SELECTED TEXT.
=== Section Start ===

With tabcompletion you do not need to have aliases, but you need to name your commands in a sane way, having the meaningless words forst like powershell does is really cumbersome for tabbing. Examples: Where-, Get-, Remove-, Export-, From-, Select-, Invoke-

Nice list of aliases though.


Menu completion is even better if you haven't tried it!


FWIW I'm talking about CLI, I have little experience with menu completion, but how does menu completion solve the Get-<TAB> problem it will give too many hits and parsing that will take too long. Menu-completion in Intellij, and it's ilk, is more about discoverablity than fast typing then you can take your time parsing the output.


I just don't want to have to type that much physically, let alone the verbose commands and slightly odd syntax you often have to memorize. I know some love it, but I'm much happier with just using bash everywhere, even though msys/git bash on windows has its' own quirks, WSL ftw though.


Yes, awk and jq “just work” for me: whether it’s because I’ve trained myself through constant usage or whatever, I’ve yet to understand the supposed benefits of a richer IPC mechanism than byte streams.


No, but I'm a gamer at my core and I develop on the JVM so I have no need to interface with the kernel. Windows just works for me.


Iirc powershell is cross platform.


You definitely should! Is it alright if I copy this comment onto my blog underneath this post in the "comments" section?

If you do write such a post make sure to let me know so I can link it from mine! You could write a response "here's how I'd do all the stuff in that post in Powershell with no extra tools" that would be very cool :)


I'll try to remember!


I needed this tutorial 6 months ago (and 6 months before that, and 6 months before that). :D Highly recommend looking at and maybe including "gron"[1] in this as a very nice complement to jq. It fills in some use cases in a very straightforward way that are pretty cumbersome in jq, such as finding a field deeply nested in an optional parent.

[1] https://github.com/tomnomnom/gron


Agreed, gron is a fantastic tool.

Earler today I was looking at some deeply nested structures which had leaf nodes with a field named "fileURL", and values that were mostly "https://" but some were "http://". I needed to see how many, etc.

cat file.json | gron | grep fileURL | grep http | grep -v https

... and presto, I had only four such nodes.

Would've been a ton more work to get there with just jq.


Based on your description, it sounds like:

    <file.json jq '.. | .fileURL? | select(startswith("http://"))' -r
... would've done the job?

Or, if you can't remember `startswith`:

    <file.json jq '.. | .fileURL?' -r | grep '^http://'


Nice and terse :-)

Right, the ".." part was hard to remember because it's something like:

  {
    "entries": [
      {
        "fields": {
          "fileURL": {
            "en-US": "https://..."
          },
          ...
        },
        ...
      },
      ...
    ]
  }
and as you can see the field fileURL is actually an object with another field en-US (with a hyphen) so the jq becomes something like this:

<file.json jq -r '.entries[] | .fields | select(.fileURL) | .fileURL["en-US"] | select(startswith("http://"))'

And later I had to do the same for other fields that ended in URL (websiteURL, etc.)

=== Section End ===

SUPPLIED DATA.
=== Section Start ===

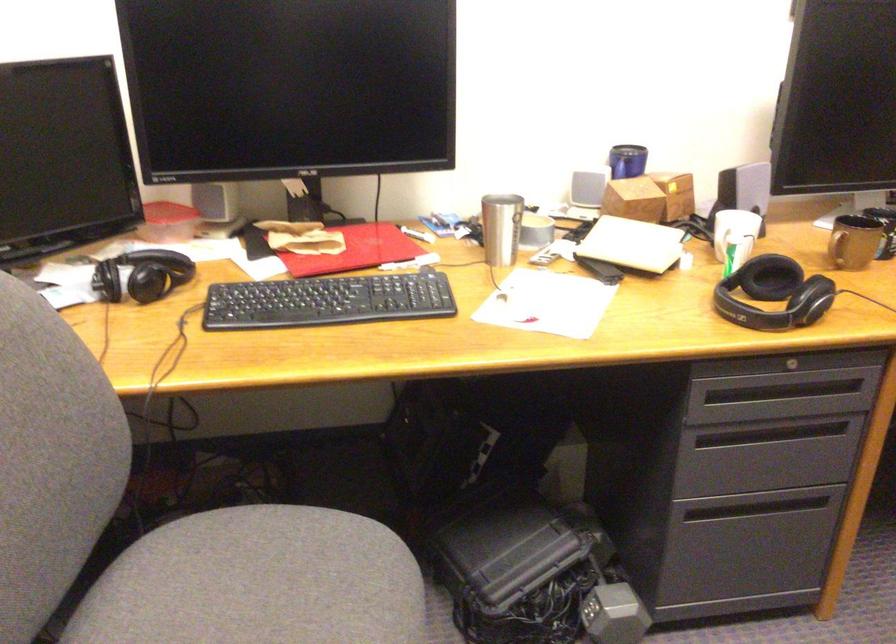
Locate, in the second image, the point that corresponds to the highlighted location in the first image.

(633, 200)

=== Section End ===

WORK TASK.
Pick up the forum thread about jq and gron from its last line and keep it going. The material is separate from the forum thread about jq and gron.

RESPONSE AREA.
Anyway, gron made it simpler to get a quick summary of what I needed because it represents every node in the tree as a separate line that has the path in it, which is perfect for grep.

I still use jq more than gron :-)


>Right, the ".." part was hard to remember because it's something like:

You misunderstand. The command I wrote is meant to be used as I wrote it. `..` is not a placeholder for you to replace.

https://stedolan.github.io/jq/manual/#RecursiveDescent%3a%2e...

>and as you can see the field fileURL is actually an object with another field en-US (with a hyphen) so the jq becomes something like this:

Sure, so then it's:

    <file.json jq '.. | select(.fileURL?).fileURL["en-US"] | select(startswith("http://"))' -r


Oh, I had no idea ".." was an operator. That's a pretty cool feature, combined with the "?" to match optional objects.

Thanks for explaining!


not a jq expert but do a) get to explore random huge files sometimes as json. b) may care when the structure (but not the values) change.

so a jq utility[] that spits out all the jq paths for a json files helps in both cases.

[] https://github.com/TomConlin/json_to_paths


oh wow cool I didn't know about gron!! Is it alright if I add this comment to the bottom of my post?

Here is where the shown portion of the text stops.